Work to complete — Copy out word for word the lines in the entries below, starting with the line that contains "über die falsche" and continuing through the line that contains "obersten Regierungsstellen aus".

Available data —
■ ■ ■

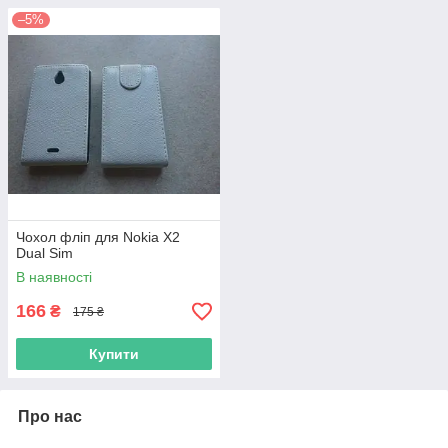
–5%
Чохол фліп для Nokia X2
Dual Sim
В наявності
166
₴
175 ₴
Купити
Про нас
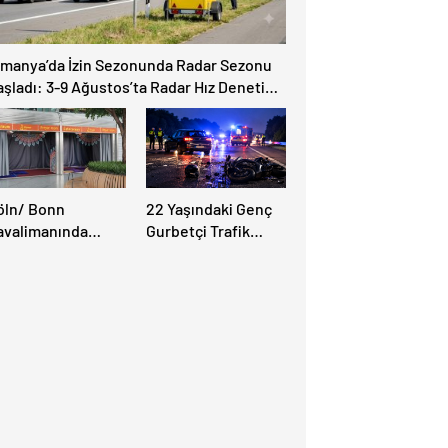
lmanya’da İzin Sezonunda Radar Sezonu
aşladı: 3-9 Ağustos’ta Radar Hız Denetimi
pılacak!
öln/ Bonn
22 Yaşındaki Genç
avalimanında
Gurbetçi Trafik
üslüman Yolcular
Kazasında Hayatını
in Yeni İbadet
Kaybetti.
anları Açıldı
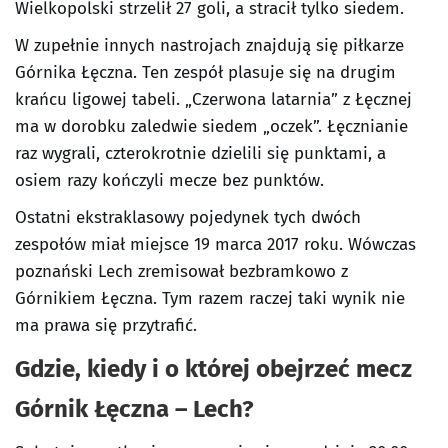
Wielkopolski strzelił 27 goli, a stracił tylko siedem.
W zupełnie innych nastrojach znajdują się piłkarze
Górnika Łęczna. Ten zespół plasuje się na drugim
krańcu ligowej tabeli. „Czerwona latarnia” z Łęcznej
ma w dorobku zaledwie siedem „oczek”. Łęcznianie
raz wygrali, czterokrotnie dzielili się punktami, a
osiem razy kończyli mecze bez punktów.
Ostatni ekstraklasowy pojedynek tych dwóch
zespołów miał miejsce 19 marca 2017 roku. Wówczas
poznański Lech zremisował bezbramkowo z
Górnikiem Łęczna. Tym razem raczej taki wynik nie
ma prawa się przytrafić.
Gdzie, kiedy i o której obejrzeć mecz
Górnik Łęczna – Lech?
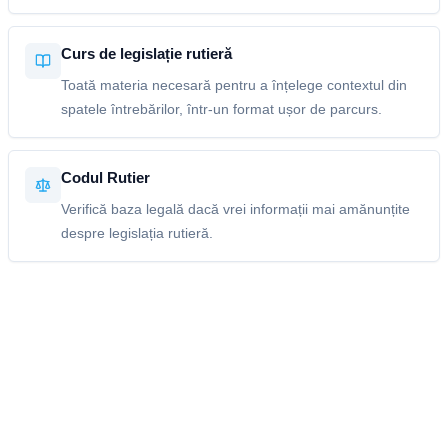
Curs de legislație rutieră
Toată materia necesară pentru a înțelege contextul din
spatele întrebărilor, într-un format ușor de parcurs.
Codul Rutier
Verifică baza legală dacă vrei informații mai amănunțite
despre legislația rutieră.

■ ■ ■

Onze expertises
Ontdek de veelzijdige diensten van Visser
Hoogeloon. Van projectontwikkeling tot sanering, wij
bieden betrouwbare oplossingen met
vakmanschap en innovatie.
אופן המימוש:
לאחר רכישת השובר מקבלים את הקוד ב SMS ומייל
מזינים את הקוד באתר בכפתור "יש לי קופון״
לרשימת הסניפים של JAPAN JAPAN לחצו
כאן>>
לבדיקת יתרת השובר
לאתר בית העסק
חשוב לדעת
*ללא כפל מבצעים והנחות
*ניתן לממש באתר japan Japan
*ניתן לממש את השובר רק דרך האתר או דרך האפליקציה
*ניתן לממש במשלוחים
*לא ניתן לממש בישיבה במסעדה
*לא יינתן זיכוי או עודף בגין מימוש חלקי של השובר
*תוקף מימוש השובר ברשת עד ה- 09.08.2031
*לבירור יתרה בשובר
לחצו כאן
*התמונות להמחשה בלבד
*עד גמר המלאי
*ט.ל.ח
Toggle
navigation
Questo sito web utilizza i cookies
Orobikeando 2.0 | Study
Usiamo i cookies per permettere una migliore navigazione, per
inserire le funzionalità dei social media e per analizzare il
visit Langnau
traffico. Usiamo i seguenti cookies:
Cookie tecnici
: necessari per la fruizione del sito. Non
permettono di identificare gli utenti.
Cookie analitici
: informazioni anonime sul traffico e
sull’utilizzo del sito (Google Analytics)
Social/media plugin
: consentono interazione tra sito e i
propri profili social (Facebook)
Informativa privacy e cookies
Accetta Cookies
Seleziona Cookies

■ ■ ■

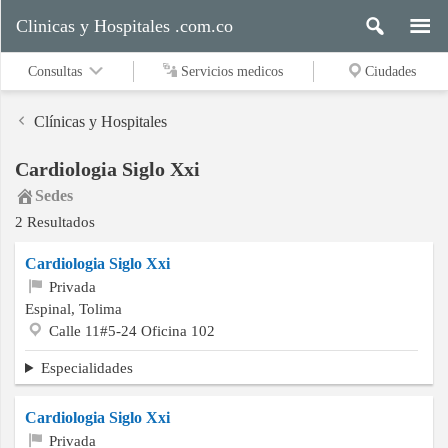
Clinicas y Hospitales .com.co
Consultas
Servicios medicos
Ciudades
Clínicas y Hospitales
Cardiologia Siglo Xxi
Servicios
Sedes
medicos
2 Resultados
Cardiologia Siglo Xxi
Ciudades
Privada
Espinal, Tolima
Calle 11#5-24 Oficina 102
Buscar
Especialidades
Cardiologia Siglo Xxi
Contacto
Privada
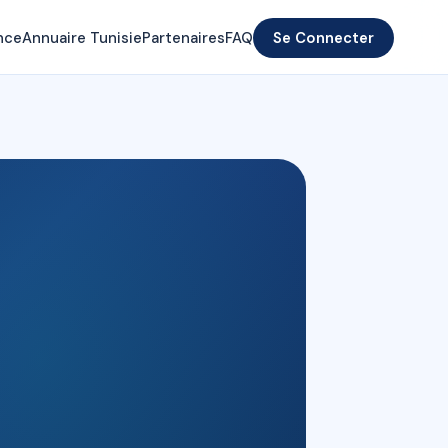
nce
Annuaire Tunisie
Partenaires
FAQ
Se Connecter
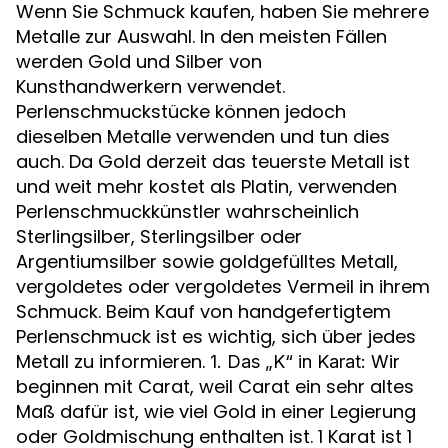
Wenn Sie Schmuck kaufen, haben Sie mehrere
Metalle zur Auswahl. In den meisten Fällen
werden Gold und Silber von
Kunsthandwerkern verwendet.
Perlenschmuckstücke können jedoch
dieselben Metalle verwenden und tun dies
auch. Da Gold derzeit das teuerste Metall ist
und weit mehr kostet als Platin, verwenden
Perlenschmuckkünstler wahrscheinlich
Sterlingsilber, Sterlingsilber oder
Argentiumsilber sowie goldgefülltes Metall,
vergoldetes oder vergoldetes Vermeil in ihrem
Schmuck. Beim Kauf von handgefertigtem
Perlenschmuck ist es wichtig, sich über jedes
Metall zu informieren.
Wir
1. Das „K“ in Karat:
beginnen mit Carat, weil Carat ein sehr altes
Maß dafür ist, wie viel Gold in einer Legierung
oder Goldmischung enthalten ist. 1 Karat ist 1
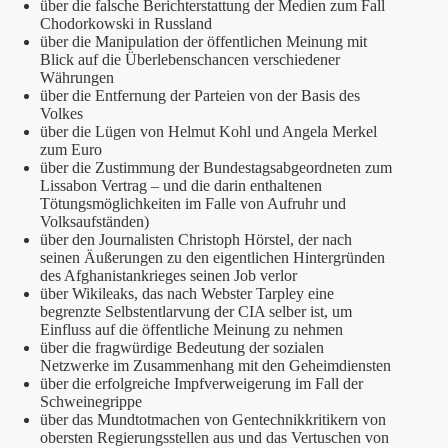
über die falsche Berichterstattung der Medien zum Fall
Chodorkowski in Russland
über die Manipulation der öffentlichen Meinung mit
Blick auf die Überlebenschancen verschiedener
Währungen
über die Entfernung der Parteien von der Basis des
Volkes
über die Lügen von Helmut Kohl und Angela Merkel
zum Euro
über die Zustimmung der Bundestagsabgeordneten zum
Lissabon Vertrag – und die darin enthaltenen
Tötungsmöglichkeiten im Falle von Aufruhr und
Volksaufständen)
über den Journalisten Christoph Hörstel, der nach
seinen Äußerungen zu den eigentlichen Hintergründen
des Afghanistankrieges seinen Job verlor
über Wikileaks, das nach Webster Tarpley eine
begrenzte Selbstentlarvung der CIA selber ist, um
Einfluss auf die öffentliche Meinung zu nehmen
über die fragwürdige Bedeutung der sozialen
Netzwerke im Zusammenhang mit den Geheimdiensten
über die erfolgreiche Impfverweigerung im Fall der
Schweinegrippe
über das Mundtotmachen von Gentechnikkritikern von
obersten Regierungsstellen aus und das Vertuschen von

■ ■ ■

Response to the exercise —
über die falsche Berichterstattung der Medien zum Fall
Chodorkowski in Russland
über die Manipulation der öffentlichen Meinung mit
Blick auf die Überlebenschancen verschiedener
Währungen
über die Entfernung der Parteien von der Basis des
Volkes
über die Lügen von Helmut Kohl und Angela Merkel
zum Euro
über die Zustimmung der Bundestagsabgeordneten zum
Lissabon Vertrag – und die darin enthaltenen
Tötungsmöglichkeiten im Falle von Aufruhr und
Volksaufständen)
über den Journalisten Christoph Hörstel, der nach
seinen Äußerungen zu den eigentlichen Hintergründen
des Afghanistankrieges seinen Job verlor
über Wikileaks, das nach Webster Tarpley eine
begrenzte Selbstentlarvung der CIA selber ist, um
Einfluss auf die öffentliche Meinung zu nehmen
über die fragwürdige Bedeutung der sozialen
Netzwerke im Zusammenhang mit den Geheimdiensten
über die erfolgreiche Impfverweigerung im Fall der
Schweinegrippe
über das Mundtotmachen von Gentechnikkritikern von
obersten Regierungsstellen aus und das Vertuschen von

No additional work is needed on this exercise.